Wisconsin Center for Affective Science

The Emotion Center is focused on the social and psychobiological contributions to affective style.  Affective style refers to a broad range of individual differences in emotion-related processes.  Such individual differences are hypothesized to play a key role in governing vulnerability to psychopathology.

Affective Style: Social and Psychobiological Substrates

The distal and proximal influences on the development of internalizing disorders and behavioral inhibition are central features of our research, along with a focus on the underlying neural circuitry associated with these characteristics, with a particular emphasis on prefrontal cortex, the amygdala and the HPA axis.

An important component of affective style is the time course of affective responding, particularly the recovery function following a negative event.  This we have described as affective chronometry and a number of proposed studies will further develop this concept and explore its neural substrates and behavioral correlates.  Common measures are included in every Center project to facilitate comparisons across studies.

Our Center consists of four projects that are supported by three cores. 

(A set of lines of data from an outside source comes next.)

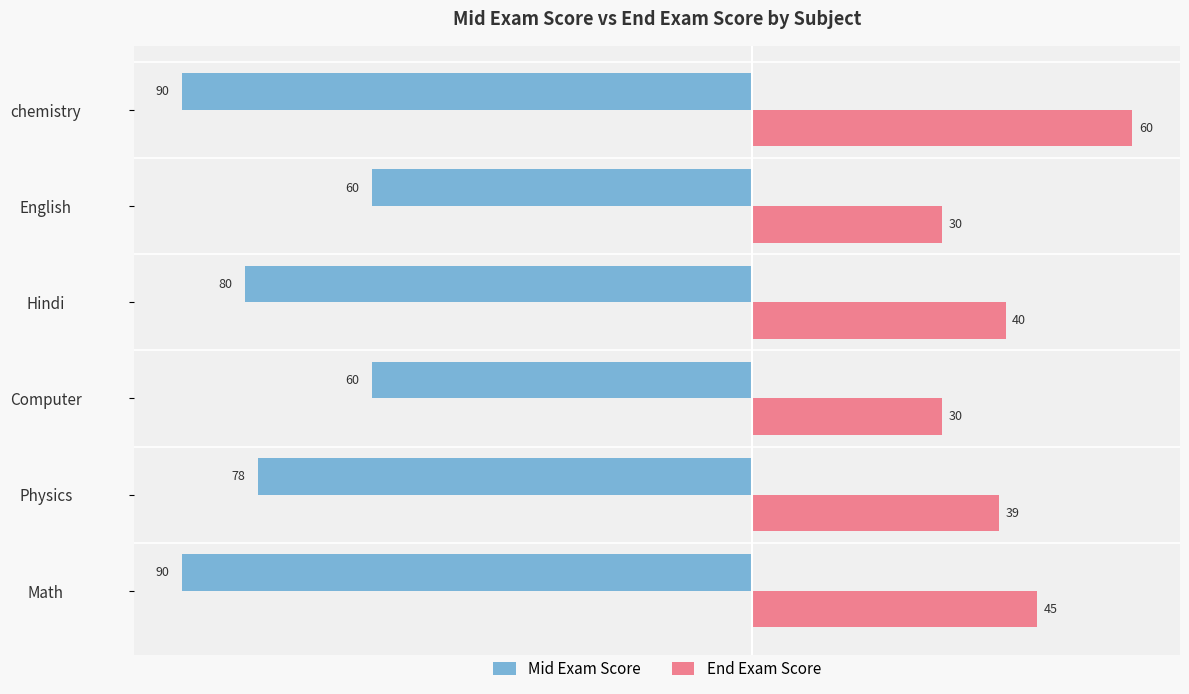

Rank the series by their average value, from lowest to highest.

Mid Exam Score, End Exam Score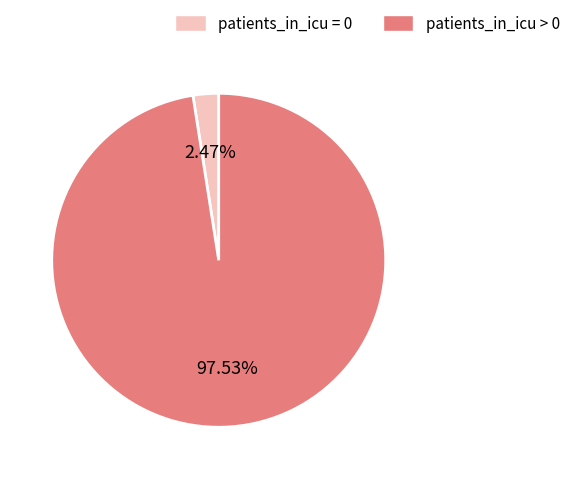

Does any single category account for the majority?

Yes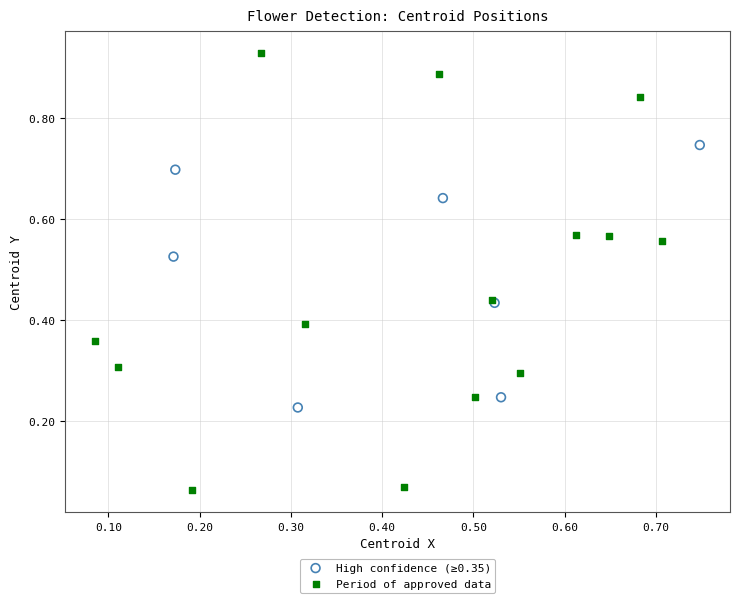

Which series reaches the maximum Y coordinate?

Period of approved data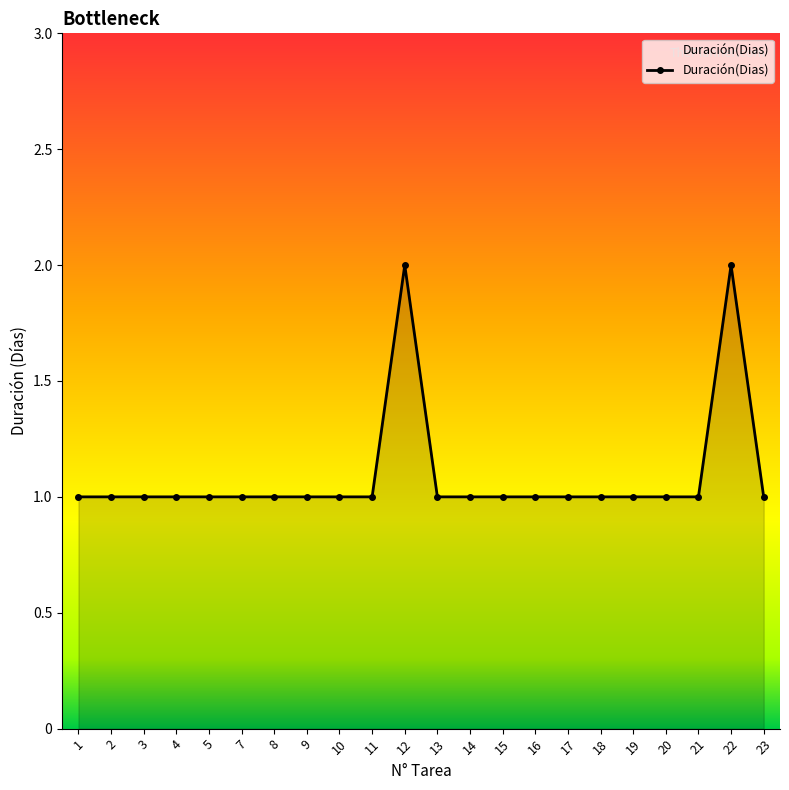

What is the difference between the values at 10 and 22?

1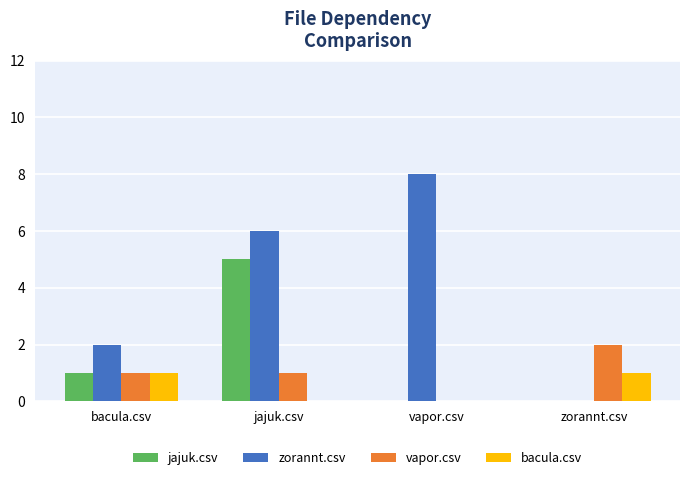

Does the chart contain stacked bars?

No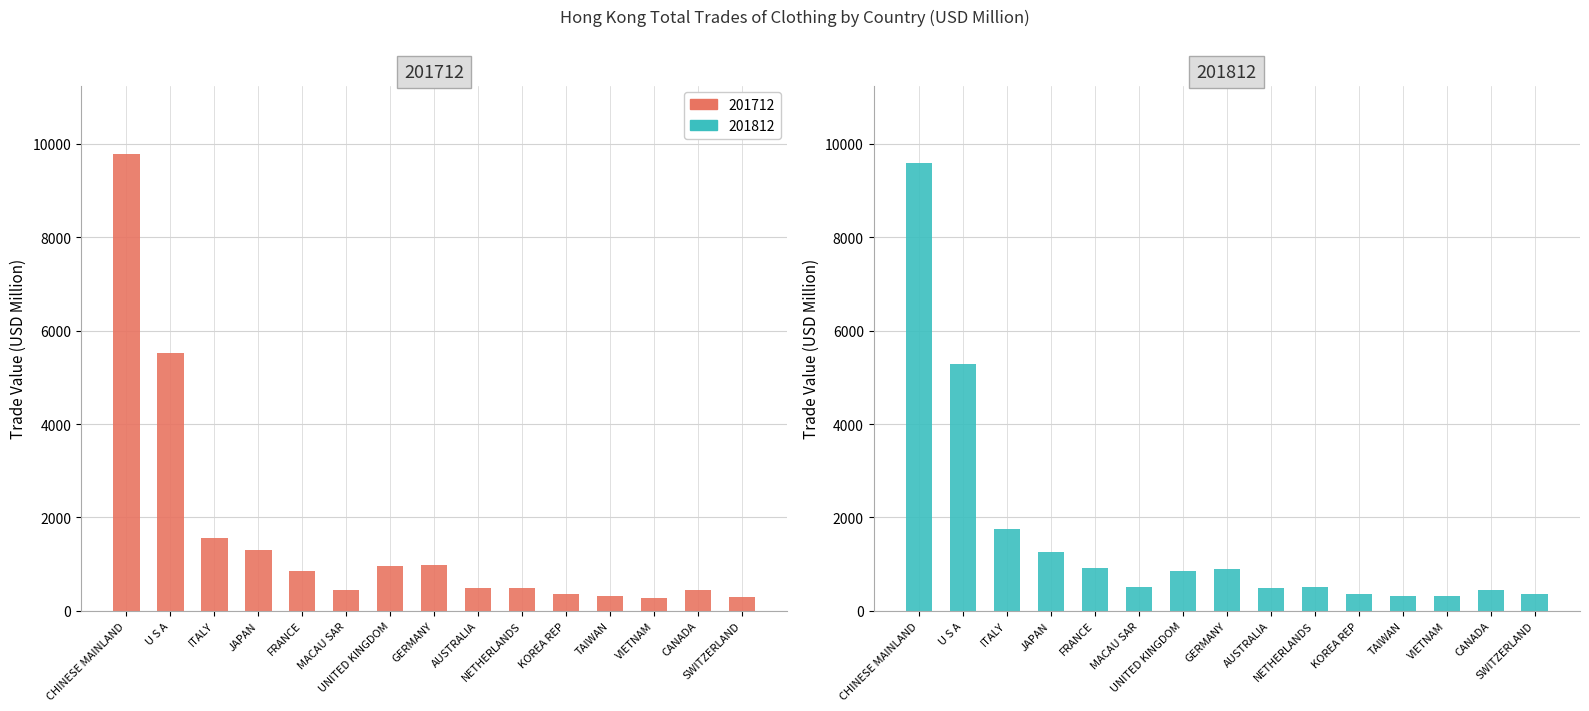

List the series in order of their overall mean, highest first.

201712, 201812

  • In Project I (Davidson), we will examine the neural circuitry underlying individual differences in affective chronometry in both normal individuals and patients with affective disorders using a variety of techniques including quantitative brain electrical activity measures, positron emission tomography and functional magnetic resonance imaging.
  • In Project II (Kalin), we will characterize the detailed circuitry underlying fearful temperaments in rhesus monkeys using reversible inactivation techniques to examine the contribution of the amygdala to this behavior.  The roles of glutamate and GABA in the amygdala will be explored with intraamygdaloid infusions of agonists and antagonists.
  • In Project III (Goldsmith), we will examine a battery of central and autonomic psychophysiological measures related to affective style in monozygotic (MZ) and dizygotic (DZ) twin children.  A second component of this project will involve more intensive study of a sample of MZ and DZ twins selected to be at-risk for internalizing disorders.
  • Project IV (Essex) will continue to be carried out in conjunction with the Wisconsin Family and Work Project, a study that began in 1989 with 570 families.  This project will examine early individual and family context factors that predict behavioral, observational and physiological measures of temperament during the preschool years.  Relations between these early social factors and individual child characteristics and biological measures will also be examined.

These projects will be supported by the Administrative Core, a behavioral Assessment Core and a Biological Measures Core.  This Center will continue to significantly advance our understanding of the social, psychological and biological bases of individual differences in affective style and will yield important new information that will facilitate our understanding of emotion disorders.